Cappadocian (Asia Minor Greek) is a Greek-Turkish mixed language spoken in Cappadocia (Central Turkey) until the population exchange between Greece and Turkey in the 1920s. It originated as an indigenous Greek dialect during the Middles Ages, but became heavily turkicized after the Seljuk conquest of Cappadocia in the 11th century. After the population exchange, Cappadocian speakers were forced to emigrate to Greece, where they were resettled in various locations, especially in Central and Northern Greece. The Cappadocians rapidly shifted to Modern Demotic Greek and their language was thought to be extinct since the 1960s (Ethnologue, 15th edition, 2005). In June 2005, Mark Janse discovered native speakers of Cappadocian in Central and Northern Greece. Amongst them are middle-aged, third-generation speakers who take a very positive attitude towards the language as opposed to their parents and grandparents. The latter are much less (if at all) inclined to speak Cappadocian and normally switch to Greek and/or Turkish in their conversations. In his presentation, Janse will relate the linguistic and sociocultural history of Cappadocia and the Cappadocians, from the beginning of the 2nd millennium BCE until the present day, including the fascinating story of his search for the “last of the Cappadocians” and fragments from the Dutch documentary film on his research Last Words (seriousFilm, 2014).

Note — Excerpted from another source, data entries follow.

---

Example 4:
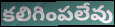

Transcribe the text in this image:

కలిగింపలేవు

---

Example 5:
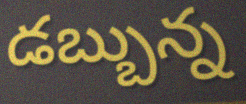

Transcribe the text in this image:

డబ్బున్న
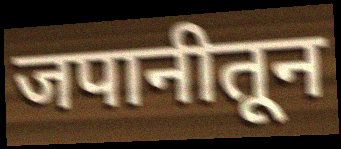
जपानीतून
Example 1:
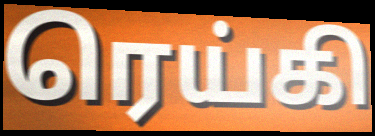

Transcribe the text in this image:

ரெய்கி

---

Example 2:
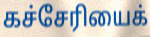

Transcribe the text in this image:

கச்சேரியைக்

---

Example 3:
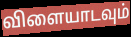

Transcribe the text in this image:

விளையாடவும்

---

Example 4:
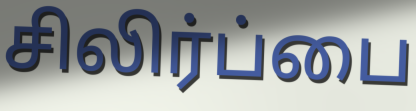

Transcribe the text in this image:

சிலிர்ப்பை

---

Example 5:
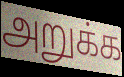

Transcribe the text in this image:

அறுக்க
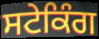
ਸਟੇਕਿੰਗ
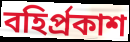
বহিৰ্প্ৰকাশ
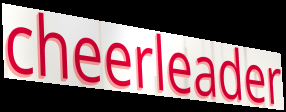
cheerleader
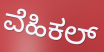
ವೆಹಿಕಲ್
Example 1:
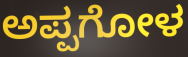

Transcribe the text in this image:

ಅಪ್ಪಗೋಳ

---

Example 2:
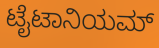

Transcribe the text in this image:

ಟೈಟಾನಿಯಮ್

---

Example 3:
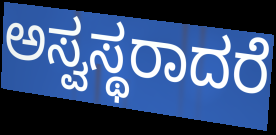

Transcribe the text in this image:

ಅಸ್ವಸ್ಥರಾದರೆ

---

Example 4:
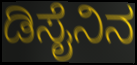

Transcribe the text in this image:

ಡಿಸೈನಿನ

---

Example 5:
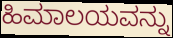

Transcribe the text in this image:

ಹಿಮಾಲಯವನ್ನು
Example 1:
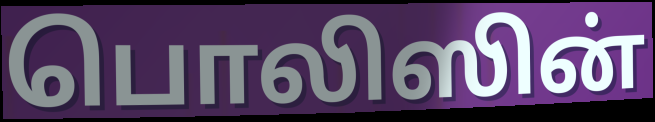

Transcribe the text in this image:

பொலிஸின்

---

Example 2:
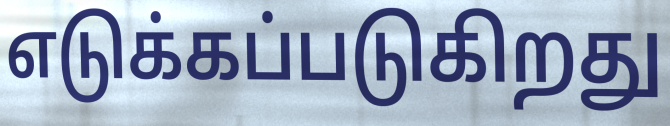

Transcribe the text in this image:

எடுக்கப்படுகிறது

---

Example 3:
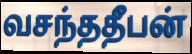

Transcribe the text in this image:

வசந்ததீபன்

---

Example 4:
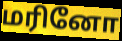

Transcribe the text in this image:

மரினோ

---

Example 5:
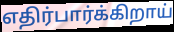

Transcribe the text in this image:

எதிர்பார்க்கிறாய்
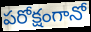
పరోక్షంగానో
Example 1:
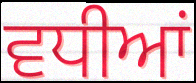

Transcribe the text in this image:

ਵਧੀਆਂ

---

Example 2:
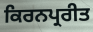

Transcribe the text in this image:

ਕਿਰਨਪ੍ਰਰੀਤ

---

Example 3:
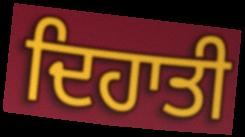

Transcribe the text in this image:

ਦਿਹਾਤੀ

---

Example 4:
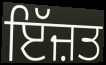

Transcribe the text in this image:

ਇੱਜ਼ਤ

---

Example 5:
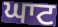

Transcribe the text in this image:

ਘਾਟ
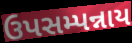
ઉપસમ્પન્નાય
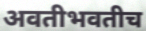
अवतीभवतीच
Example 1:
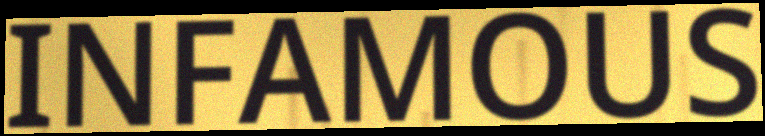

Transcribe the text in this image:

INFAMOUS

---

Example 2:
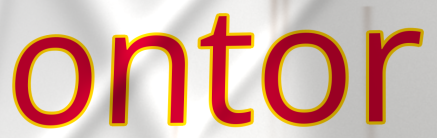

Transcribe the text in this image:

ontor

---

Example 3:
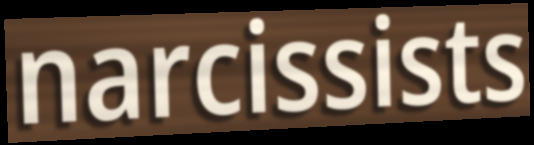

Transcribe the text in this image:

narcissists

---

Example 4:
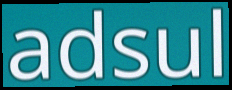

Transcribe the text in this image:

adsul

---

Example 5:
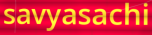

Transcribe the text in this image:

savyasachi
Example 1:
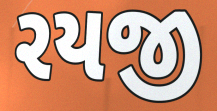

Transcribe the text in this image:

રયજી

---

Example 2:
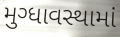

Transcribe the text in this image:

મુગ્ધાવસ્થામાં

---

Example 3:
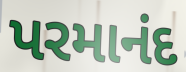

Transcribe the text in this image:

પરમાનંદ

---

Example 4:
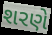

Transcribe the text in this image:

શરણે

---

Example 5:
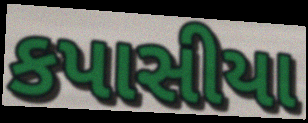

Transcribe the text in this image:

કપાસીયા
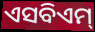
ଏସବିଏମ୍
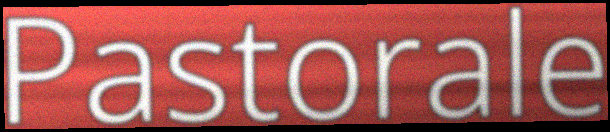
Pastorale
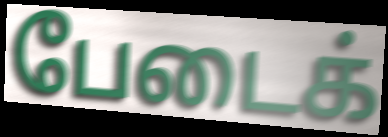
பேடைக்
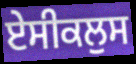
ਏਸੀਕਲੁਸ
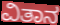
ವಿತಾನ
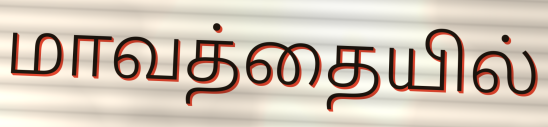
மாவத்தையில்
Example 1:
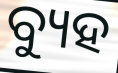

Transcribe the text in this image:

ବ୍ୟୁହ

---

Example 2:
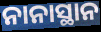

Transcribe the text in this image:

ନାନାସ୍ଥାନ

Mark Janse is research professor in Asia Minor and Ancient Greek at Ghent University, where he studied Classics, Hebrew and Linguistics. In addition, he is currently a Research Associate of the ESRC Centre for Research on Bilingualism at Bangor University (since 2008), a Fellow of the Center for Hellenic Studies of Harvard University (2013-2014) and a visiting fellow of All Souls College in Oxford (2014). Before this, he fulfilled a number of teaching and research positions at universities around Europe and North America.

Janse's research focuses on language change, language typology, language contact, and language death, in both the ancient and the modern world, on which he has published numerous books and articles. He is a corresponding member of the Centre for Asia Minor Studies (CAMS) in Athens and of the Centre for Cappadocian Studies (CCS) in nea Karvali, a member of the scientific board of the Pan-Hellenic Union of Cappadocian Societies (PEKS), an honorary member of the Cappadocian Society of Evros "The Three Bishops" (Οι Τρεις Ιεράρχες), and a regularly invited speaker at the annual Cappadocian Gavoustema. He has been proclaimed "Ambassador of the Cappadocians" in 2014.